Korkunç bir melodisi vardı rüzgarın. Bir şeyler fısıldıyordu, sallandırdığı dallar camlara ve kenarlara çarpıp hışırtılar çıkarıyordu ve de sessizlik, bu küçük melodilere rağmen yeterince hakimdi etrafa. Dışarısını ay dışında başka hiçbir şey aydınlatmıyorken karşımdaki bu adamı görebilmenin tek sebebi odasındaki cılız ışığın açık olmasıydı.

Bir şey demeyince ve birkaç saniye çoktan geçince, kenardaki lambaya doğru uzandı. Düğmesine basıp kapattığında ise aynadan onu izleyen gözlerim karanlık ile buluştu ve arkamdaki adam, görüş açımdan tamamiyle çıkmış oldu. Sadece o değil, oda birden karanlığa büründü.

"Küçük araştırmanı bitirdiysen yemek yiyelim mi?" diye sorduğu vakit, etrafı taradım adım sesleriyle eş zamanlı olarak.
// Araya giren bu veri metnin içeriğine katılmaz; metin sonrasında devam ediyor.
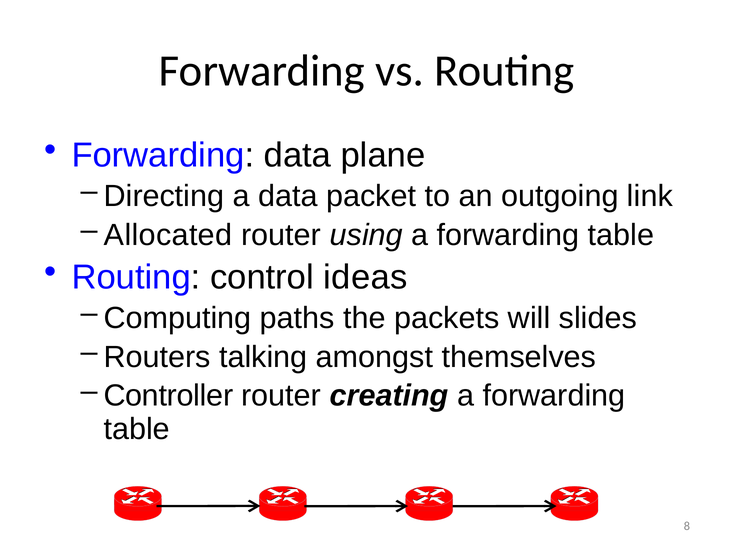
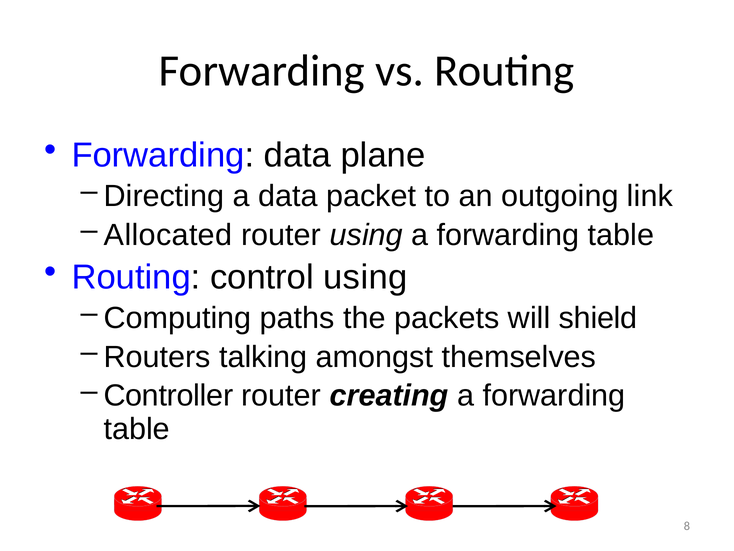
control ideas: ideas -> using
slides: slides -> shield
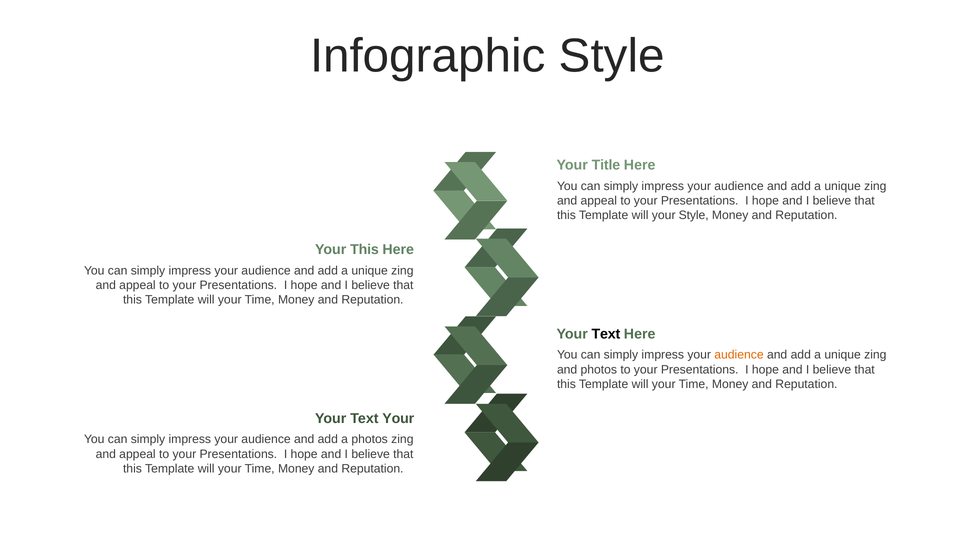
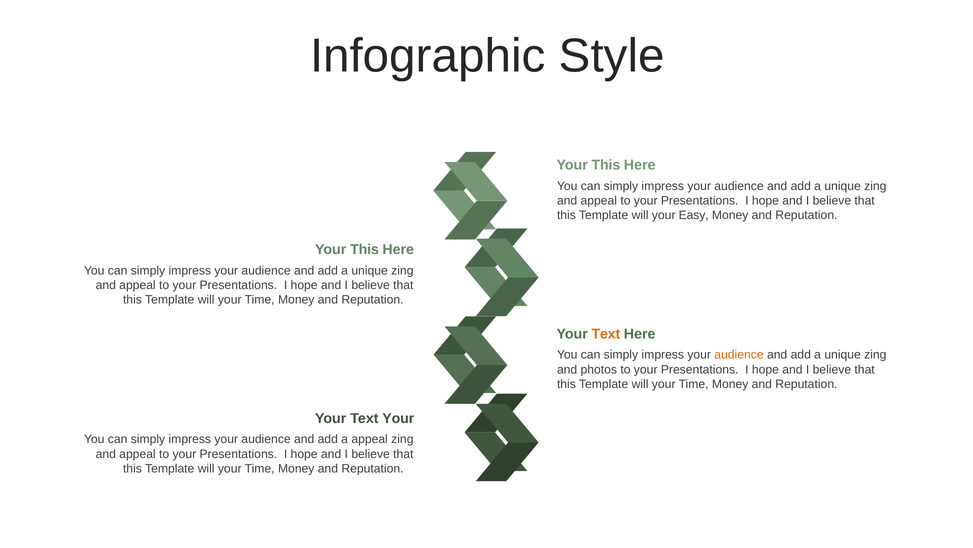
Title at (606, 165): Title -> This
your Style: Style -> Easy
Text at (606, 334) colour: black -> orange
a photos: photos -> appeal
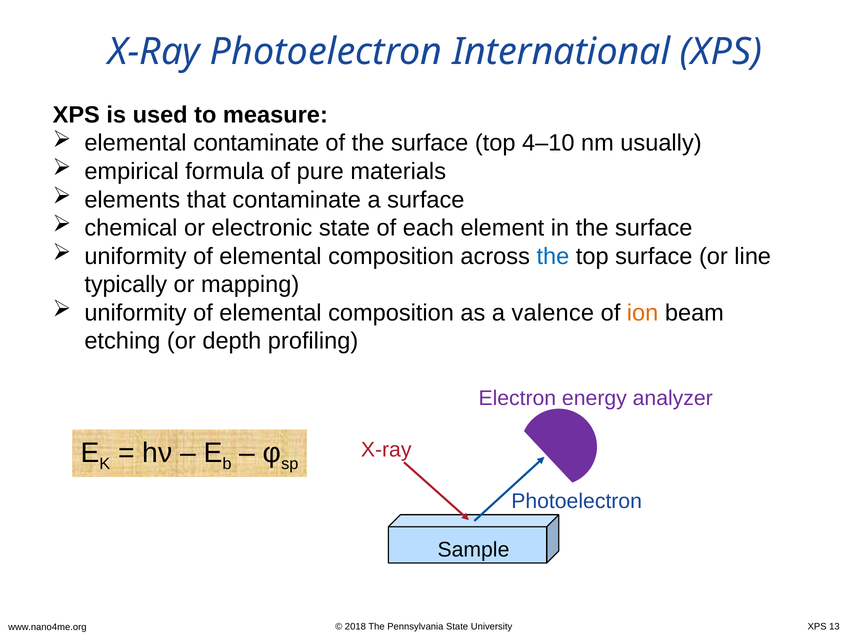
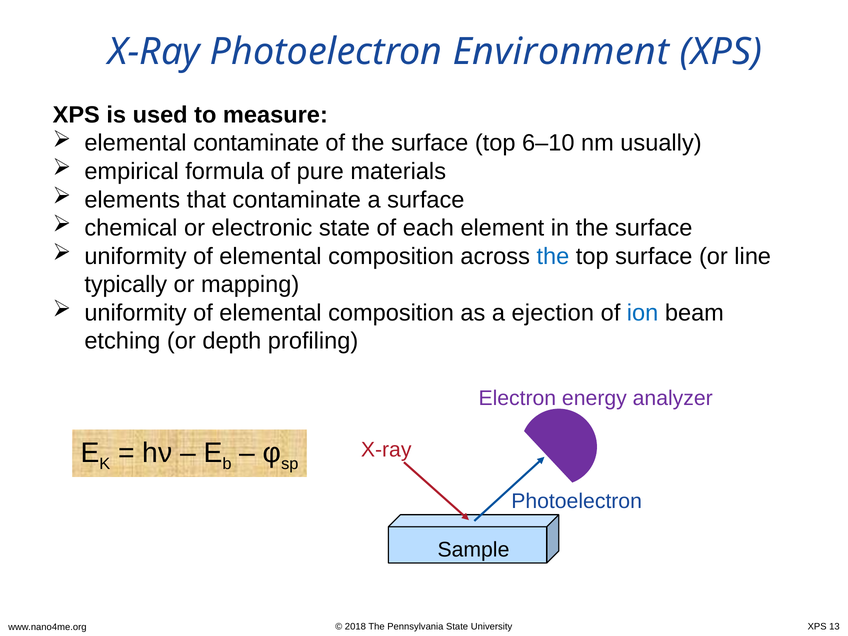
International: International -> Environment
4–10: 4–10 -> 6–10
valence: valence -> ejection
ion colour: orange -> blue
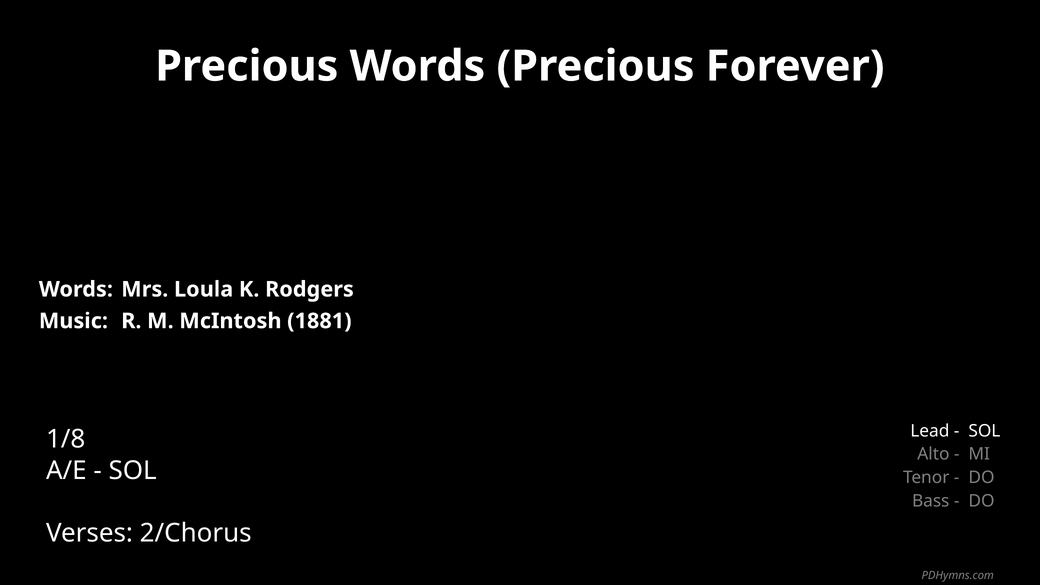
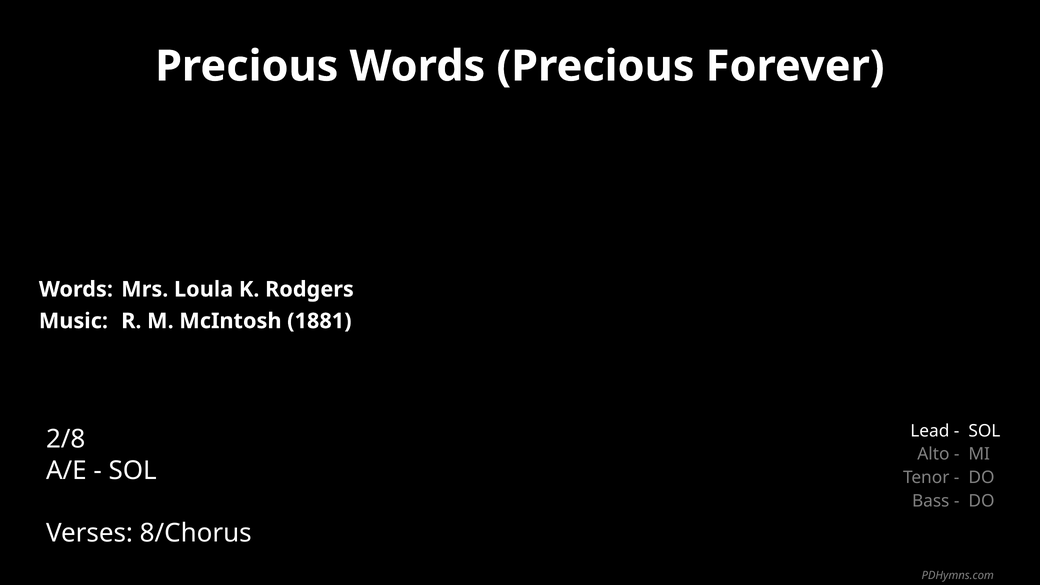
1/8: 1/8 -> 2/8
2/Chorus: 2/Chorus -> 8/Chorus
Odadan ayrılmıştı, ben de etraf biraz daha netlik kazanırken onu takip ettim yavaş adımlarla.

Az önce geçtiğim koridordaydım tekrardan. Krem rengindeki duvarların her iki tarafında da garip resimler bulunuyordu. Yağlı boya olmalıydı bu çalışmalar ve her biri bir profesyonelin elinden çıkmıştı büyük ihtimalle. O an bu resimleri onun yapıp yapmadığını merak ettim, şayet o yapıyorsa epey farklı resimler olduğunu itiraf etmeliydim. Renkler keskin, figüranlar belirsizdi. Bir kadın duruyordu mesela resimde. Ayaktaydı ve yanında başka bir kadın daha bulunuyordu. İkisi birbirine fazlasıyla yakınlardı ve biri, bir diğerinin çenesine işaret parmağıyla dokunmuştu. İkisinin de gözleri yoktu, hatta bir diğerinin yüzü tamamen bulanıktı. Diğerinin ise dudakları dışındaki yerler sanki yüzü çizilecekken boş bırakılmış gibi boştu. Bir diğer resimde ise adam bayık bakışlarıyla bakmakta ve iki kirli damarlı elleri kendi boğazını sıkıca sarmaktaydı. Bunun gibi ürkütücü ama etkileyici denebilecek birkaç resim daha bulunuyordu çerçevelenmiş bir şekilde.

"Bunları sen mi yaptın?" diye sordum arkasından ilerlerken etrafı incelediğim vakit.

"Hayır." diye yanıtladı. "Kardeşim yaptı."

Bir kardeşi olduğunu düşüncesi nedense epey garip geliyordu bana. Hatta benim için o kadar bilinmeyendi ki, sanki hiçbir zaman ailesi olmamış, hiçbir zaman bir geçmişe sahip olmamış, henüz şu an var olmuş gibiydi bu adam. Garipti. Ürkünçtü ama merak ediyordum.

Kardeşinin nasıl biri olduğunu epey merak ettim. Ona benziyor muydu mesela? Benziyorsa ne yönlerden benziyordu? Abisinin bu tarz şeyler yaptığını biliyor muydu ya da? Adam öldürüp evinin yakınındaki ormanlık alana gömmek gibi. Açıkçası bıçağı kavrayışındaki o kesinlik, o rahatlık elbette bu işleri daha önceden de yapmış birine ait olabilirdi. Yabancı değildi elindeki bıçağa ve de bıçağının deştiği bedenlere. Böylesi bir işte bu kadar soğukkanlı olabilmek kim bilir ne kadar büyük bir irade gerektiriyordu, oysa ki o sanki bu baba mesleğiymiş gibi rahatça davranıyordu. Bu yüzden bir anlığına kardeşiyle beraber bu tarz işleri yürütüp yürütmediğini düşündüm. Eğer öyle bir şeyse, başım sandığımdan daha fazla dertteydi.